I just had my first staff meeting at my new job...at Ben & Jerry's.
This has provided ample oppurtunity for no fewer than 3 much-appreciated BJ jokes an hour, lovingly shoved down my throat in recent days...
It's a step up from the underpaying under-the-table gelato slangin' job I held down the past two summers.
A step up by $1.50, which is great for someone as stingy as me because falafel sandwiches at Nilufar (1923 St. Catherine W.) are only $1.25!
And I reckon I'll be wanting them for lunch sometimes instead of Half-Baked or New York Superfudge Chunk.
The manager gave out one high-five during the meeting and I was the starry-eyed recipient.
It came after discussion of the decoration of the pint containers.
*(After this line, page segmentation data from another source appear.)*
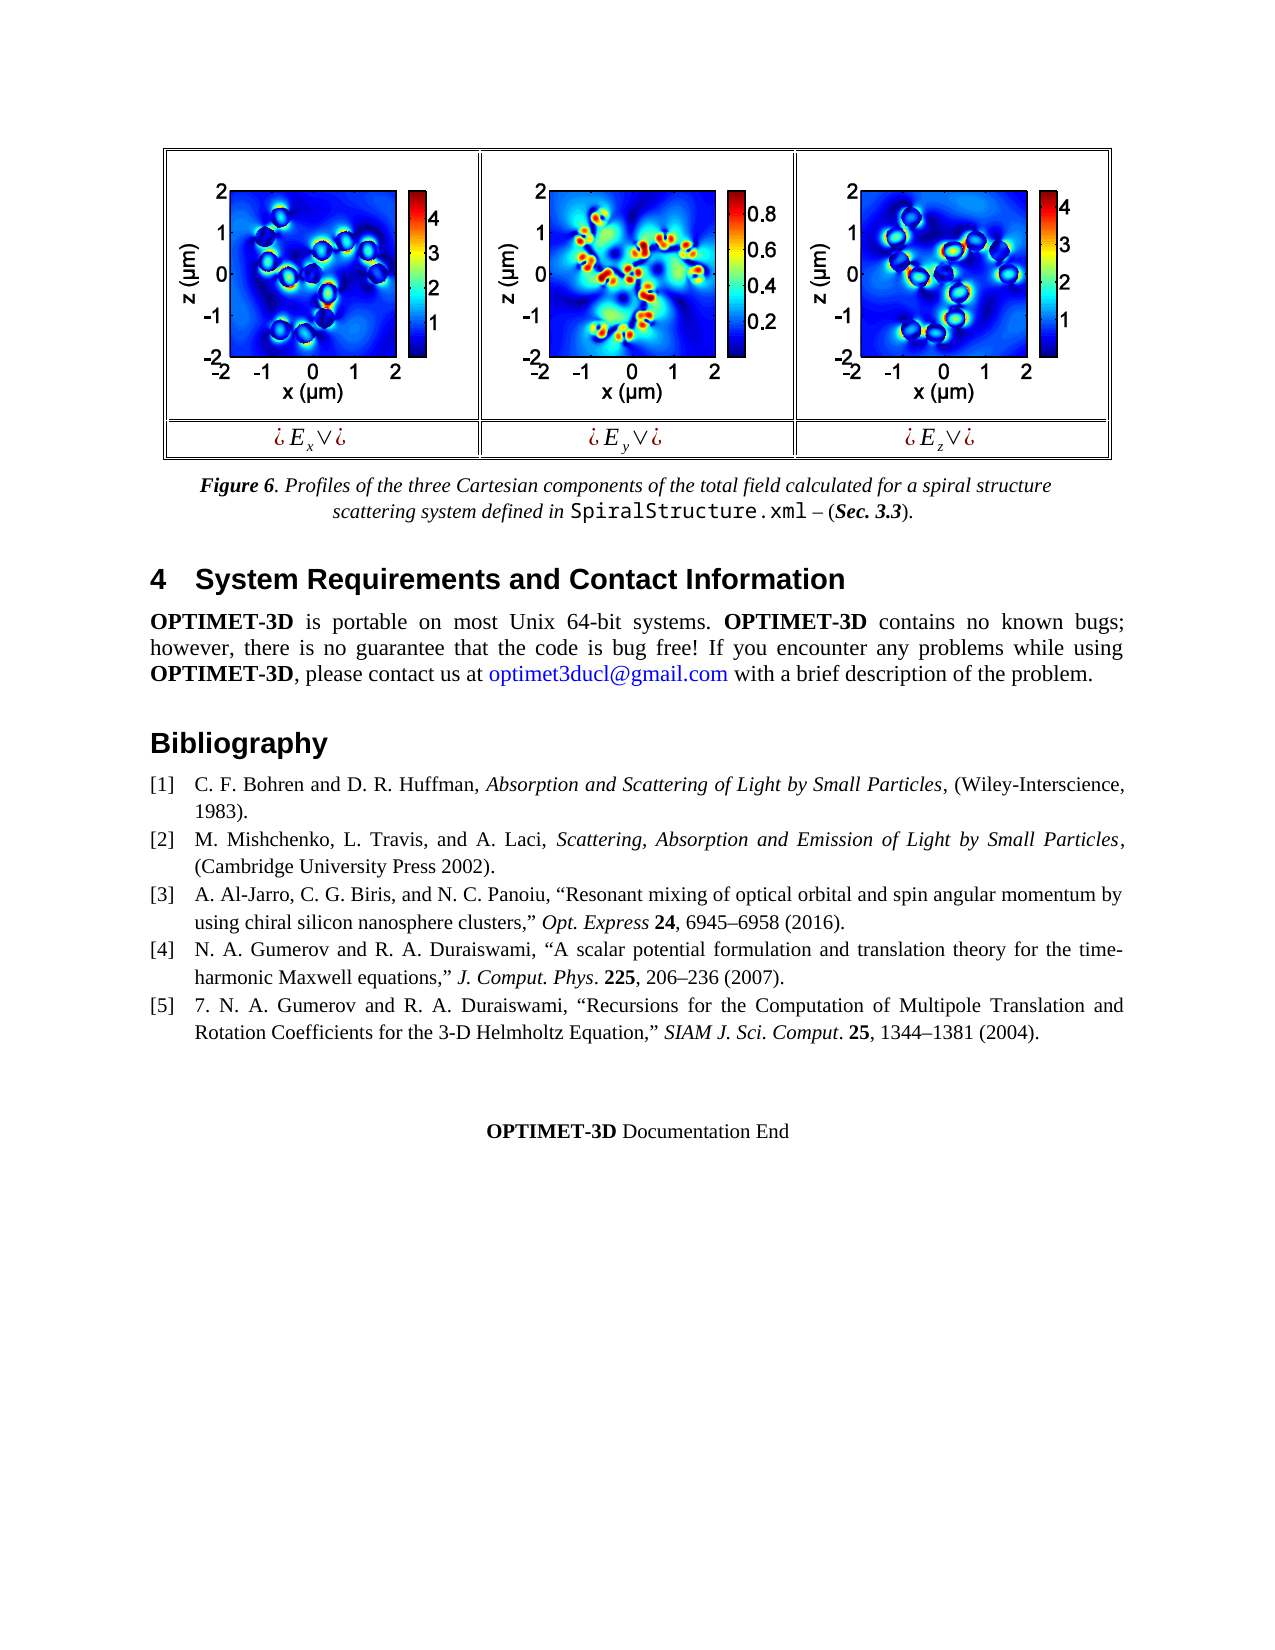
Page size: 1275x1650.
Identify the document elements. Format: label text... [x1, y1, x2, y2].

table_header [167, 149, 480, 418]
subtitle System Requirements and Contact Information [150, 562, 1125, 595]
table_header [480, 149, 795, 418]
table_cell [480, 419, 795, 457]
text Figure 6. Profiles of the three Cartesian components of the total field calculated for a spiral structure scattering system defined in SpiralStructure.xml – (Sec. 3.3). [179, 473, 1066, 525]
table_cell [795, 419, 1108, 457]
list N. A. Gumerov and R. A. Duraiswami, “A scalar potential formulation and translation theory for the time-harmonic Maxwell equations,” J. Comput. Phys. 225, 206–236 (2007). [150, 937, 1125, 989]
text OPTIMET-3D is portable on most Unix 64-bit systems. OPTIMET-3D contains no known bugs; however, there is no guarantee that the code is bug free! If you encounter any problems while using OPTIMET-3D, please contact us at optimet3ducl@gmail.com with a brief description of the problem. [150, 608, 1125, 687]
text OPTIMET-3D Documentation End [150, 1119, 1125, 1143]
table_cell [167, 419, 480, 457]
list A. Al-Jarro, C. G. Biris, and N. C. Panoiu, “Resonant mixing of optical orbital and spin angular momentum by using chiral silicon nanosphere clusters,” Opt. Express 24, 6945–6958 (2016). [150, 882, 1125, 934]
table_header [795, 151, 1108, 418]
subtitle Bibliography [150, 726, 1125, 759]
list M. Mishchenko, L. Travis, and A. Laci, Scattering, Absorption and Emission of Light by Small Particles, (Cambridge University Press 2002). [150, 827, 1125, 878]
list C. F. Bohren and D. R. Huffman, Absorption and Scattering of Light by Small Particles, (Wiley-Interscience, 1983). [150, 772, 1125, 823]
list 7. N. A. Gumerov and R. A. Duraiswami, “Recursions for the Computation of Multipole Translation and Rotation Coefficients for the 3-D Helmholtz Equation,” SIAM J. Sci. Comput. 25, 1344–1381 (2004). [150, 992, 1125, 1044]
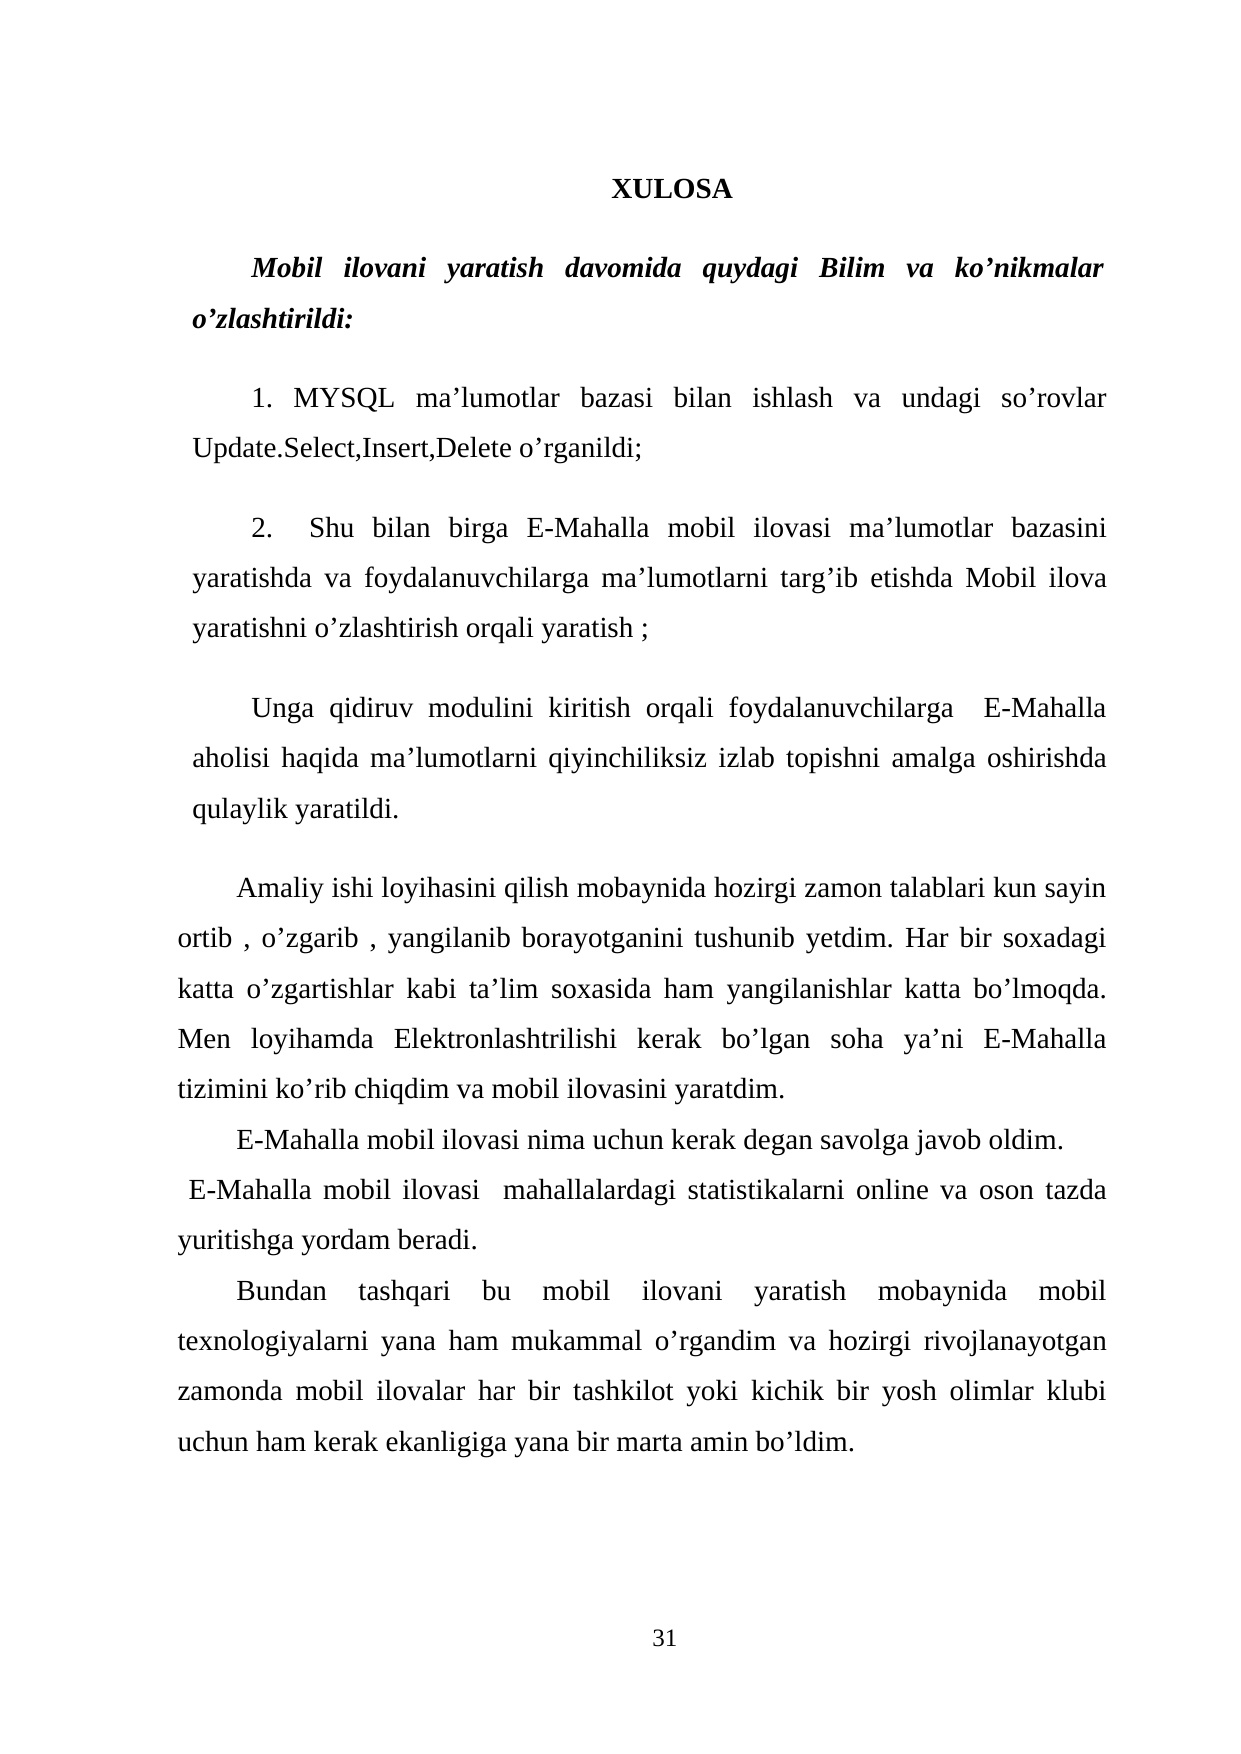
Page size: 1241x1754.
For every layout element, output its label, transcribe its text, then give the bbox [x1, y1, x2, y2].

text 2. Shu bilan birga E-Mahalla mobil ilovasi ma’lumotlar bazasini yaratishda va foydalanuvchilarga ma’lumotlarni targ’ib etishda Mobil ilova yaratishni o’zlashtirish orqali yaratish ; [192, 510, 1107, 644]
text XULOSA [177, 171, 1107, 204]
text Unga qidiruv modulini kiritish orqali foydalanuvchilarga E-Mahalla aholisi haqida ma’lumotlarni qiyinchiliksiz izlab topishni amalga oshirishda qulaylik yaratildi. [192, 690, 1107, 824]
text E-Mahalla mobil ilovasi mahallalardagi statistikalarni online va oson tazda yuritishga yordam beradi. [177, 1172, 1107, 1256]
text Amaliy ishi loyihasini qilish mobaynida hozirgi zamon talablari kun sayin ortib , o’zgarib , yangilanib borayotganini tushunib yetdim. Har bir soxadagi katta o’zgartishlar kabi ta’lim soxasida ham yangilanishlar katta bo’lmoqda. Men loyihamda Elektronlashtrilishi kerak bo’lgan soha ya’ni E-Mahalla tizimini ko’rib chiqdim va mobil ilovasini yaratdim. [177, 870, 1107, 1105]
text 1. MYSQL ma’lumotlar bazasi bilan ishlash va undagi so’rovlar Update.Select,Insert,Delete o’rganildi; [192, 380, 1107, 464]
text E-Mahalla mobil ilovasi nima uchun kerak degan savolga javob oldim. [177, 1122, 1107, 1155]
text Bundan tashqari bu mobil ilovani yaratish mobaynida mobil texnologiyalarni yana ham mukammal o’rgandim va hozirgi rivojlanayotgan zamonda mobil ilovalar har bir tashkilot yoki kichik bir yosh olimlar klubi uchun ham kerak ekanligiga yana bir marta amin bo’ldim. [177, 1273, 1107, 1457]
text Mobil ilovani yaratish davomida quydagi Bilim va ko’nikmalar o’zlashtirildi: [192, 250, 1107, 334]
One girl apparently wrote "SHOUT OUT TO THE 5 BOROUGHS!" on New York Superfudge Chunk and the manager was saying (but not like in a bad way, just like she was just saying), "I mean come on, does anyone actually know the 5 boroughs??"
And then I recited them and I got a high-five and then someone said "Spell borough" and then I spelled it and I got a punch in the face.
I didn't ACTUALLY...
Come on! Do you think I have a death wish?!?!
Although it might have been an okay way to let this girl from small-town Nova Scotia know that I'm not a total dummy, after I said something foolish when she trained me that let it be known that I forgot that Moncton is in New Brunswick not Nova Scotia, yeah I said it, what can you do.
And let us think back to a time when my sister Hilary's favourite joke was "Do you think I have a death wish?!" or it might have been "What, you think I have some kind of death wish??" after anything and everything that applied or didn't (which was often when it was funniest).
She used to also say, in relative monotone, "That's a great story, you should tell it at parties."
I thought it was great and I've tried (with limited success) to develop a thicker skin over life as my sister is fond of straight-up disses for jokes and sometimes I forget that I'm not as good at being mean and getting away with it and I said the party joke a few times but quickly learned that people seem to find it highly offensive and if you're in a situation where there's you, a friend, and a friend of the friend and you say it to your friend's friend who you presupposed would think it was funny, you're likely to get looked at by your friend like you just grew a Hitler mustache during a barmitzvah bathroom break and then you might have no friends left.
I guess Hilary has no room for the faint of heart in her circle of friends which is funny,once again considering this (which is still funny-ish, admit it).
Also funny was that my long-lost friend Kweku turned up at the meeting too, so we're new in this together and that should be fun sometimes and we both laughed about how it's been years since either of us have had a job with fancy stuff like staff meetings...
Kweku and I were in the choir and the chamber choir at Ashbury in 1999 and four months into the year 2000, we travelled to Austria with the chamber choir to sing great songs like "Java Jive" and hear great songs like "My Heart Goes Boom" which was all the rage over yonder at the time.
Furthermore, it's interesting I should run into Kweku and think of Austria because on this very trip, we visited some cornerstones of The Sound of Music WHICH I REFERENCED IN MY LAST BLOG, cornerstones including the back of the house that served as the back of the house in The Sound of Music...
As well as the gazebo that served as the gazebo in The Sound of Music!
This was a great milestone in my young life and I look back on it fondly.
As fondly as I look back on the time I went to Toronto a couple of weeks ago and was wined and dined to the max and served flowers for fun and cookies for breakfast.
There was some funny barbecuing!
And some fancy cheese and fancy crackers too...
The coolest was how my steady tried to woo me with the very same Riopelle de Québec that my sister's steady had tried to woo my parents with the previous day in Ottawa.
My sister's steady had never met my parents before and he heard a rumour that good cheese was the first step to getting into their good graces and you can't blame the kid for trying.
No but really, both succeeded and everyone who needed to be wooed was wooed and the cheese probably did help protect my sister's steady's neck!
High-fives all around (as my ex-roommate Caroliner would say).
And shout outs to Caroliner for always being willing to shower me in champagne for no good reason and for being awesome overall and Happy Birthday Caroliner for growing older with grace...which is her middle name by no coincidence.
Caroliner is unable to process gluten without having a hairy fit but I present her with a flour-filled cake anyway, so what.
BYEEEEEEEE!!!
P.S. Relax Caroliner, I'm looking into this incredible basically flourless cake my mom made for Stephanie Anne Gaty's birtday cake at Easter and I think you'll love it eventhough you won't eat it on your real birthday because I accidentally got confused and am going to be out of town at my steady's mom's retirement party and I'll make it up to you, I promise.